Das Schöne an Wiederholungen

Geerdet-sein ist ein Grundbedürfnis

Liebgewonnene Traditionen geben wir nicht so leicht auf. An Weihnachten und zum Jahreswechsel wird uns das am meisten deutlich. Ich hatte mich immer gewundert, weshalb meine Nichten und mein Neffe als Teenager darauf beharrten, dass an Heilig Abend alles so sei, wie „immer“. Das bezog sich dann auf die vergangenen maximal 18 Jahre ihres Lebens. Sämtliche Änderungsvorschläge der Eltern wurden verworfen.

Aber liegt nicht der Reiz des Lebens im Neuen? Freuen wir uns nicht, ein neues Jahr zu beginnen und gestalten es dann zu können? Bis vor kurzem boomten Städtereisen, wo Neues entdeckt wurde – allein an einem verlängerten Wochenende. Hauptsache raus aus der Routine des Alltags.

Tatsächlich liebt unser Gehirn Neues. Wissenschaftliche Studien belegen, dass ein Areal in seiner Mitte aktiv wird, wenn unsere Augen etwas Unbekanntes sehen. Dabei wird eine Substanz produziert, die uns Wohlgefühl verschafft: Dopamin. Aber wie bei allem, kann es auch davon ein Zuviel geben.

Es gibt sogar eine regelrechte Such nach Neuem, die man in der Philosophie als „Neomanie“ bezeichnet: Es ist der zwanghafte Glaube an die Überlegenheit des Neuen auf Kosten von etwas, das sich längst bewährt hat.
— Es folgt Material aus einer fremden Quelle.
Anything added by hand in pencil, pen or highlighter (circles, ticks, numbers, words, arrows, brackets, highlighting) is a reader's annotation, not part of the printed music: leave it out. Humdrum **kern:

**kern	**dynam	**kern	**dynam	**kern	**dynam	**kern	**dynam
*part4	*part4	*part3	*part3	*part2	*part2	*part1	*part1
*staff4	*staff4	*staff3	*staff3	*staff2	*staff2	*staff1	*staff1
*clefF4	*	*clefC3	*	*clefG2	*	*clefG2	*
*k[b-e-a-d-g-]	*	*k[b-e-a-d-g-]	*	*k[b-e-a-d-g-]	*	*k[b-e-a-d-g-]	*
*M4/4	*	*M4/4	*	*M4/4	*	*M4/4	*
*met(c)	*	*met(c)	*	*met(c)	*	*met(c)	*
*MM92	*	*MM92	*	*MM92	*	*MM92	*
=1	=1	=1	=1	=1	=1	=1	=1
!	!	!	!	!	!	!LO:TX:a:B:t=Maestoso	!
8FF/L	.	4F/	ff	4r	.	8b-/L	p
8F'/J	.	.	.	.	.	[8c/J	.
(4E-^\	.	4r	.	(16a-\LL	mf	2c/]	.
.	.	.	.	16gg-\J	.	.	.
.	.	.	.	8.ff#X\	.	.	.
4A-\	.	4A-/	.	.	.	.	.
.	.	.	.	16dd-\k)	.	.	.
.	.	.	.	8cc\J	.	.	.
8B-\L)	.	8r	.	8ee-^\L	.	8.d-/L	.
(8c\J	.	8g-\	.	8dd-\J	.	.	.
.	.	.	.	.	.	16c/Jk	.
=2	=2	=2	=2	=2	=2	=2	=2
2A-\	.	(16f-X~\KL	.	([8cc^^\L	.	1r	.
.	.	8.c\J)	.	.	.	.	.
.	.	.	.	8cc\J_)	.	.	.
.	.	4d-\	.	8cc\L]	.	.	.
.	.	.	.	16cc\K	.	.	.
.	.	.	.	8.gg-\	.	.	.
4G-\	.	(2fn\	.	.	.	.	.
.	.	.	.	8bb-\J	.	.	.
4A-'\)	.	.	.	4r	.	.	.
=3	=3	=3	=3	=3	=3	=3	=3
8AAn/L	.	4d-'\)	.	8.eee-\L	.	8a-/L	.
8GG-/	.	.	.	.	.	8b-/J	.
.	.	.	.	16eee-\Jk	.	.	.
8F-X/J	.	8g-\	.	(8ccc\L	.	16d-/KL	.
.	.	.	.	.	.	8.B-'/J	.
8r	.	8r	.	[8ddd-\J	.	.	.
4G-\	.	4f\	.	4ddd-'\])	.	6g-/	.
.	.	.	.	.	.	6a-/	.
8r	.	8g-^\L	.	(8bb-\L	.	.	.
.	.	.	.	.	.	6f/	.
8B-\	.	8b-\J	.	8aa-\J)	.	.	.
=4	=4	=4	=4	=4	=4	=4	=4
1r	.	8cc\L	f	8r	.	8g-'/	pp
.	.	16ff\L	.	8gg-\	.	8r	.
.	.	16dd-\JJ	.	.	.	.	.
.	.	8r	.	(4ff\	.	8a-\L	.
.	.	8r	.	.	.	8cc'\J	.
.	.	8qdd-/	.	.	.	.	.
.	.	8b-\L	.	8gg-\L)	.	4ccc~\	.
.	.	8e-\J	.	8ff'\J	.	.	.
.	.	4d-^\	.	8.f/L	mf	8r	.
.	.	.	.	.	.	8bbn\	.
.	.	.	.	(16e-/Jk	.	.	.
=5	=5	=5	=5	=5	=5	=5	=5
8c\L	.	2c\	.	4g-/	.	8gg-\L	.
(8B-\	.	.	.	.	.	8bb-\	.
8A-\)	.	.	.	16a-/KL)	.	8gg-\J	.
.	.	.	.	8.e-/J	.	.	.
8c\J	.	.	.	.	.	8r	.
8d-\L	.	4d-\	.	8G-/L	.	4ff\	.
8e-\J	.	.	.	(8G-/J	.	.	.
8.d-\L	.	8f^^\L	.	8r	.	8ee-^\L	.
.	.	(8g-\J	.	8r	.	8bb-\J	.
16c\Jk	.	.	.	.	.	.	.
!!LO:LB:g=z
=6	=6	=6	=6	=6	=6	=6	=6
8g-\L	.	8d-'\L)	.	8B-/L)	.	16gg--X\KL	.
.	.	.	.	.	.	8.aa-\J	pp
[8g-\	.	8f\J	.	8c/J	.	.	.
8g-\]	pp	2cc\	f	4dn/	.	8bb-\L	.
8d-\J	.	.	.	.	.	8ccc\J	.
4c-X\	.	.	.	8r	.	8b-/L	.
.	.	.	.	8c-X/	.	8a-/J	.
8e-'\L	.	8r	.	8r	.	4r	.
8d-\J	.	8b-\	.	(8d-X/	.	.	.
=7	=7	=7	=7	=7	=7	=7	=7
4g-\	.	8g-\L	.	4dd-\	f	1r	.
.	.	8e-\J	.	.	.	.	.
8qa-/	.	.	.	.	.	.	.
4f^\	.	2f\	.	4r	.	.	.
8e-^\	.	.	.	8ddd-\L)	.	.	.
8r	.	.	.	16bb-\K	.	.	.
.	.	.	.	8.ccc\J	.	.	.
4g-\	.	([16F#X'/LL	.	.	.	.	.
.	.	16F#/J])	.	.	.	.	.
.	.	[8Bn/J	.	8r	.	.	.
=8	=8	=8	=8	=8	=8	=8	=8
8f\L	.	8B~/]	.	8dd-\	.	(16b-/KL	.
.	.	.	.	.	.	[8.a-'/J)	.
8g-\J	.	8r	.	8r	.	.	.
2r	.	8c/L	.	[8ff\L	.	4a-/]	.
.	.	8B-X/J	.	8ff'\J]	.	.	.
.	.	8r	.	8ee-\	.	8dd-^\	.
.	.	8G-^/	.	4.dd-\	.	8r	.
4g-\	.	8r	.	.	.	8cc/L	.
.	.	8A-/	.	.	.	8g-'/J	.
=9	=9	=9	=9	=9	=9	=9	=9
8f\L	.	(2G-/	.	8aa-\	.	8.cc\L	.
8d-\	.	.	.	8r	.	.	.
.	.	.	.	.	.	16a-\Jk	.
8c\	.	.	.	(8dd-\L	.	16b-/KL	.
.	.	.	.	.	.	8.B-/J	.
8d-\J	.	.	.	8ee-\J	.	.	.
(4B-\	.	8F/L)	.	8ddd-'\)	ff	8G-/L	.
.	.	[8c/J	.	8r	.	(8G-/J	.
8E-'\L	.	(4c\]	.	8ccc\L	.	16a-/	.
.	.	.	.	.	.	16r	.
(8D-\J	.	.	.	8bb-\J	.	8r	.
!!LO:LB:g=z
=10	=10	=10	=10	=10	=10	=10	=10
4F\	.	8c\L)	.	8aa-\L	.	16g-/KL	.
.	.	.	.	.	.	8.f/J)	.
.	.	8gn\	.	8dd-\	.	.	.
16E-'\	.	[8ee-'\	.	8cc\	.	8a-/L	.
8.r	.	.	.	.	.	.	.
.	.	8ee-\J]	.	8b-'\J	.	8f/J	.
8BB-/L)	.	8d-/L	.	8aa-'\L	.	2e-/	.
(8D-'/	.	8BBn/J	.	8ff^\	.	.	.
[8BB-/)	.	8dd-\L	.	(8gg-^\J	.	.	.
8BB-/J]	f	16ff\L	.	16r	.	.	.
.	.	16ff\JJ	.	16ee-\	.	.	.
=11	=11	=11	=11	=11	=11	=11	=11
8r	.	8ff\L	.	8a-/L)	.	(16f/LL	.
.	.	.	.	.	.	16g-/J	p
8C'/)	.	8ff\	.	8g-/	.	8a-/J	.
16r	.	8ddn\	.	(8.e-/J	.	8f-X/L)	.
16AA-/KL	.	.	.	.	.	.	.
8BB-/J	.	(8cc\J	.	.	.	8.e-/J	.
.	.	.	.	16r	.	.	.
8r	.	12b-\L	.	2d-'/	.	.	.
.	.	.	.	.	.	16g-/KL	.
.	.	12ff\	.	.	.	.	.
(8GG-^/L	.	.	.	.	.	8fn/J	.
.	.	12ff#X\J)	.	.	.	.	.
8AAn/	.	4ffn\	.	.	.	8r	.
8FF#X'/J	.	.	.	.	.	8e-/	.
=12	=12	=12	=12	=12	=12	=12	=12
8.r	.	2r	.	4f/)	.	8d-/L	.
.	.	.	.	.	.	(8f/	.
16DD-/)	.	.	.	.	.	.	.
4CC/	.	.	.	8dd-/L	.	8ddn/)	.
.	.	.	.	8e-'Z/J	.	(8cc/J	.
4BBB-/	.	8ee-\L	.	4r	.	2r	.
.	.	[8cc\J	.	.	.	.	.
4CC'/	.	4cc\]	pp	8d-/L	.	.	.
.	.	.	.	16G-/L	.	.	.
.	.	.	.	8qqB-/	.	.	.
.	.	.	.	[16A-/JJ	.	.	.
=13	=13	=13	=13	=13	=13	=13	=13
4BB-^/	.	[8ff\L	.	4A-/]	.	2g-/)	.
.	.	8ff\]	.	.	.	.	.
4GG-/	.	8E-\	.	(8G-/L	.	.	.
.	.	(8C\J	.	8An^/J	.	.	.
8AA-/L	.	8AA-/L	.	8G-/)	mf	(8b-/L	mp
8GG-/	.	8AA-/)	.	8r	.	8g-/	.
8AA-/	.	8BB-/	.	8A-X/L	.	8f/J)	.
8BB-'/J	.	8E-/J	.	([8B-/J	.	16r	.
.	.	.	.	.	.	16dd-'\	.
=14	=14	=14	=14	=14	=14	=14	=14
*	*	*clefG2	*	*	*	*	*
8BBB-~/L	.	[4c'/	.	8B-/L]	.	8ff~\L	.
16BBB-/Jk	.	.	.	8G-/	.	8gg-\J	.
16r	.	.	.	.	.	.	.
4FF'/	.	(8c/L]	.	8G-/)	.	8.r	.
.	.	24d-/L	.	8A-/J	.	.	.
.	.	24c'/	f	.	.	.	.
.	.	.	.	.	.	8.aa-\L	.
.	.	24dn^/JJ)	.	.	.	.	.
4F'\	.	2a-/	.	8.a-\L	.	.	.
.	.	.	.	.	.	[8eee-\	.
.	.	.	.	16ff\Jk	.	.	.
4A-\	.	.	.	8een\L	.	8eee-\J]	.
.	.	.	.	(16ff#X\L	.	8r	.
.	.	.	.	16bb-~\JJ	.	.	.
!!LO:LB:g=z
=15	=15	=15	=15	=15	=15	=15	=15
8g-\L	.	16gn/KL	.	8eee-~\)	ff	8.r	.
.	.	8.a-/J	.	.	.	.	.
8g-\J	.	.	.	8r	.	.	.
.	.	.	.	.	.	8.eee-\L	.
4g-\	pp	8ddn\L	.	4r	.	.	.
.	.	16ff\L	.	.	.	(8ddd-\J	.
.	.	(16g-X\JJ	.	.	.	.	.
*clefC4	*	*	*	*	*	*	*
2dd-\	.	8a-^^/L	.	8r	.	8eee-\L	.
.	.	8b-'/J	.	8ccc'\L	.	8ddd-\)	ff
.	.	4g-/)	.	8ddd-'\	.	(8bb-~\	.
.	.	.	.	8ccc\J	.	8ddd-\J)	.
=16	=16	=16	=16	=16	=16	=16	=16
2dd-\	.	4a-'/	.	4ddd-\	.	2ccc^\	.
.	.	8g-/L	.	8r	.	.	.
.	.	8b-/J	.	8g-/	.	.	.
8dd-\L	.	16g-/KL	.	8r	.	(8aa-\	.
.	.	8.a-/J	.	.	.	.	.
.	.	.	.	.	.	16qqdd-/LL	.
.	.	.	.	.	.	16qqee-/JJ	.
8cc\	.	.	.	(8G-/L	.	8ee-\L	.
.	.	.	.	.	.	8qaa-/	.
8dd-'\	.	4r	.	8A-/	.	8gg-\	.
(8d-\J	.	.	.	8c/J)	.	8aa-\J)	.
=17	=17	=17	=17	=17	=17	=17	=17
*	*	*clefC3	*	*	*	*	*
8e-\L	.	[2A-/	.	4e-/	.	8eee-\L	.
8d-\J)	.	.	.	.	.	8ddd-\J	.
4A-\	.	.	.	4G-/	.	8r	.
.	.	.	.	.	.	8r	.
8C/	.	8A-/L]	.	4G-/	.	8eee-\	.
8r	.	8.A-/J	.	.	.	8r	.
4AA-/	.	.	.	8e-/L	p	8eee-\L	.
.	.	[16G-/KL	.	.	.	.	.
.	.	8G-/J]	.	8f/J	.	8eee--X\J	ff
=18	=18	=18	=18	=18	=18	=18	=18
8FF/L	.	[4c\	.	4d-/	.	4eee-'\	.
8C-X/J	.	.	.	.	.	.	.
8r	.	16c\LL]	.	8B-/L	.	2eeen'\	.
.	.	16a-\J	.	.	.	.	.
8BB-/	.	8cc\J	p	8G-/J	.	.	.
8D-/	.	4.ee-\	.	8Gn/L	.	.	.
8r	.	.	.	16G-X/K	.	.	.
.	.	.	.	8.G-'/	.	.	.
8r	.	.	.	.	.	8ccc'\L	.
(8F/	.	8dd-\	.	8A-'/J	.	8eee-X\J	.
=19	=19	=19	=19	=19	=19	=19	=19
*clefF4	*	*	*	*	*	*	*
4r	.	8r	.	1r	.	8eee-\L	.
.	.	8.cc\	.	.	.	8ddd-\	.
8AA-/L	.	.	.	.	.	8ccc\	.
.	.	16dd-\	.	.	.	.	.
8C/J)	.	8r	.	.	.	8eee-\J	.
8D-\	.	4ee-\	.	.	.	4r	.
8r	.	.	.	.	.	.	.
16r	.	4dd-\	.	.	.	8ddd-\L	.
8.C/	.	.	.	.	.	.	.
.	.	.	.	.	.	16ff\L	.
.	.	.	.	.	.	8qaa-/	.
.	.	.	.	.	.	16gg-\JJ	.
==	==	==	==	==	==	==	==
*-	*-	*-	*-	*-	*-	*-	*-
Aber es gibt bereits Stimmen, wie die von Svend Brinkmann, der in seinem Buch „The Joy of Missing Out“, festhält, dass es vielleicht viel besser sei, das bereits Gelernte und Erfundene wertschätzen zu können. Seiner Meinung nach sind Begriffe wie „Originalität“ und „Authentizität“ überbewertet.

Deshalb: Nostalgie tut gut. Sie schützt unser Gehirn. Wiederholung schützt uns zudem davor, dass wir uns ständig mit neuen Möglichkeiten beschäftigen, und hält damit den Kopf frei für etwas, das uns auf andere Weise glücklich machen kann. Manchmal bin ich zum Beispiel froh, keine Entscheidungen treffen zu müssen – kein neues Menü ausdenken, kein neues Freizeitprogramm oder Urlaubsziel. Es sind ja genau jene gleichen Orte, die uns entspannen lassen: Man kennt den Bäcker nebenan, den Gemüseladen, das Café und die nette Frau gegenüber.

Nicht über den Tagesablauf nachdenken zu müssen hat aber noch mehr Vorteile: Es entsteht ein schöpferischer Raum für etwas anderes. Deshalb folgen auch so viele kreative Menschen festen Ritualen. Auf diese Weise erhält das Leben Tiefe. Denn die Jagd nach etwas Neuem führt oft nur zu einer oberflächlichen Veränderung. Sie lässt zugrunde liegende Strukturen unangetastet. Wer sich nämlich ständig an Scheinveränderungen anzupassen hat, dem bleibt keine Zeit mehr, wirklich etwas zum Besseren zu verändern – und so bleibt im Grunde alles dasselbe.

Allerdings sei hinzugefügt, dass nur die wohldosierte, selbst gewählte Wiederholung magisch wirkt. Nicht jede Gewohnheit und erst recht nicht aufgezwungene Monotonie wird als bereichernd empfunden. Es ist einmal mehr die Autonomie und Wahlfreiheit, die uns das Gefühl der Lebensqualität gibt.

Deshalb haben wir uns als Familie auch in diesem Jahr für die Nostalgie an Weihnachten entschieden – mit kleinen Abweichungen. Nichts gibt uns mehr das Gefühl des Geerdet-seins als das Gefühl der Verbundenheit mit der Geschichte und den Menschen um uns herum. Nostalgie wirkt deshalb wie ein Anker, damit wir vom Zeitgeist nicht davon getrieben werden. Und wohl dem, der eine transzendente Konstante kennt, auf die er sich zurückbeziehen kann – einen Gott auf den Verlass ist, inmitten grösster gesellschaftlicher Umwälzungen.

In diesem Sinne: Ein frohes neues Jahr mit bedeutungsvollen nostalgischen Momenten!